Hello everyone! This is the first post in the newly made Disability and accesibility community. Feel free to post anything health, chronic illness, disability or accesibility related. If you need a space for support or sharing your experiences regarding all of the above topics, this is the right place as well :)
Hi all! I'm here on behalf of my partner of 26 years, who was dx'd with Alzheimer's (plus a big serving of depression and anxiety). She's been a longterm disability rights advocate (seizures, hard enough of hearing that she signs—or used to, has been socially withdrawing, and memory + Alzheimer's… well, you know). When she got the official dx, I joked to her, "well, you were always proud of being Disabled—now you've got the Great Mother of all disabilities."
My interest in this community stems from having a stutter, depression, and social anxiety. I also work in web development and am always interested in learning more about web accessibility. For the most part, my conditions don't affect my ability to use the web, so I always feel like there's lots of room to grow there. (Too bad the folks at Reddit don't care much about that. Looking forward to the blackout.)
Hi everyone! I am a person with mental disorders, Asthma, prediabetes, and the developing of thyroid issues who has been put on disability benefits due to my inability to find and or maintain work. If anyone ever has any questions about Ontario's disability support program, feel free to ask me and I'll try my best to help out. I am not a social worker but I have had to grudgingly read a lot of those horrible, horrible documents and rules relating to ODSP in my experience with them.
By the way, just a reminder to my fellow Canadians that there's supposed to be a federal-wide disability benefit program being introduced one day in the distant future. It's not happening now, but it received "yes" from pretty much everyone and finished it's third reading back in May. I am sadly not as politically knowledgeable as most people, so I don't know "wtf does that even mean", but it's apparently good news! Yeah!
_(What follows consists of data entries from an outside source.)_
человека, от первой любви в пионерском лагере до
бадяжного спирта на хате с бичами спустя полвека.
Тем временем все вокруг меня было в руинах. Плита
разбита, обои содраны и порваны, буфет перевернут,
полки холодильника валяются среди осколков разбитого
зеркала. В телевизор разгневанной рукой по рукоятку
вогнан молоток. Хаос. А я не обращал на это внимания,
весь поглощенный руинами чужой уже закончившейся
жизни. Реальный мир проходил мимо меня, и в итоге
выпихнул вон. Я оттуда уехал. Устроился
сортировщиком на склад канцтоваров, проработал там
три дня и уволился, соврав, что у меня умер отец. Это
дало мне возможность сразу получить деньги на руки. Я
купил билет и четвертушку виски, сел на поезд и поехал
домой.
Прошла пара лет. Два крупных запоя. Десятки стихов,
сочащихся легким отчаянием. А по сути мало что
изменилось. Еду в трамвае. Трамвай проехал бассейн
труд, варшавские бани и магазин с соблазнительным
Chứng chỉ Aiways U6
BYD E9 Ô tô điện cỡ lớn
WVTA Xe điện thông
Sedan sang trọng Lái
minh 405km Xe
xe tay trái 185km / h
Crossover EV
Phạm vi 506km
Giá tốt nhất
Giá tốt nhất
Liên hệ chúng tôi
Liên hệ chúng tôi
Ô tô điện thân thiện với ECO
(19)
Hello. I've been having trouble with my sight (basically it gets blurry suddenly and I can't see thing that are at a close or middle distance. At the beginning the "blur" only affected the view of things near me, but it's been getting worse) and to feel my arms and legs, which of course affects my mobility. Apart from being in pain almost constantly
Finally, a year ago I was diagnosed with several issues in my vertebral column, including cyst in my cervical vertebrae, that doctors have told me will never go away.
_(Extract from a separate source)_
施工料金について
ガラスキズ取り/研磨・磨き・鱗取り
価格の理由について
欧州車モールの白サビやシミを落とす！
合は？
The issue with my sight seems to be at a muscle level, but my doctor cannot be sure until she can compare two visual field test. I've just had my second one last week (the other was last year when I started to make appointments with her after struggling for years with specialists that told me nothing was wrong and that they were no changes in my visual), so luckily it won't be much time until I get a diagnosis.
To make things worse, I've started to have heart issues and my last ECG (a simple one and holter) came with bad results. But I don't have an appointment with a cardiologist til July.
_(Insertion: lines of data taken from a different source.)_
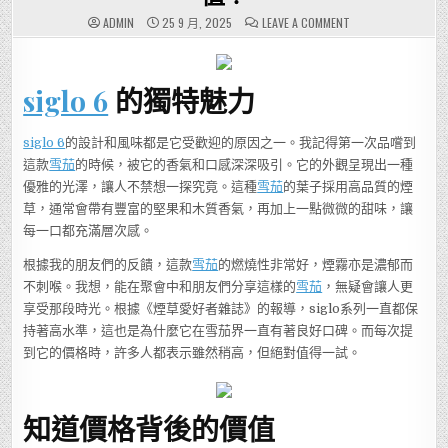
ON
ADMIN
25 9 月, 2025
LEAVE A COMMENT
你
知
道
嗎？
2025
siglo 6
的獨特魅力
年
SIGLO
6
的
價
siglo 6
的設計和風味都是它受歡迎的原因之一。我記得第一次品嚐到
格
這款
雪茄
的時候，被它的香氣和口感深深吸引。它的外觀呈現出一種
讓
人
優雅的光澤，讓人不禁想一探究竟。這種
雪茄
的葉子採用高品質的煙
驚
訝，
草，通常會帶有豐富的堅果和木質香氣，再加上一點微微的甜味，讓
讓
我
每一口都充滿層次感。
們
一
起
根據我的朋友們的反饋，這款
雪茄
的燃燒性非常好，煙霧亦是濃郁而
探
索
不刺喉。我想，能在聚會中和朋友們分享這樣的
雪茄
，無疑會讓人更
這
享受那段時光。根據《煙草愛好者雜誌》的報導，siglo系列一直都保
款
雪
持著高水準，這也是為什麼它在雪茄界一直有著良好口碑。而每次提
茄
的
到它的價格時，許多人都表示雖然稍高，但絕對值得一試。
價
值！
知道價格背後的價值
I also have hyperacusis and bad fine motor skills that I don't know if I was born with or were a product of the epilepsy I had from age 3 to age 14.
Hello! I was born with a rare condition, which resulted in a permanent physical disability.
It affects everyone slightly differently, mostly the musculoskeletal system.
My main symptoms are my very short height, and my twisted legs (for which I had multiple surgeries from infancy to childhood, even had a correction in my 20s). I can walk a short distance, very slowly, and only with walking canes. Hopefully by the end of the year I'll get a walker.
I developed social anxiety at one point, and eventually became a shut-in.
Hello. I've been chronically ill for decades, with many symptoms going back to my earliest childhood memories. Dx are fibromyalgia, ME/CFS and FND (functional neurological disorder, which basically means something happens in the brain and then something weird happens in the body, and they're related, we don't know why and aren't much fussed to find out). I also had unDxed endometriosis, possibly for 20 years, as well.
Because GPs have been so unhelpful, I've had to teach myself a lot. Nutritional approaches have helped me the most.
I'll comment about myself too. I am neurodivergent in more than one way and have a couple of chronic illnesses, that when separated, would be mostly just a minor annoyance, but when bundled together become a major pain in the ass (both metaphorically and literally).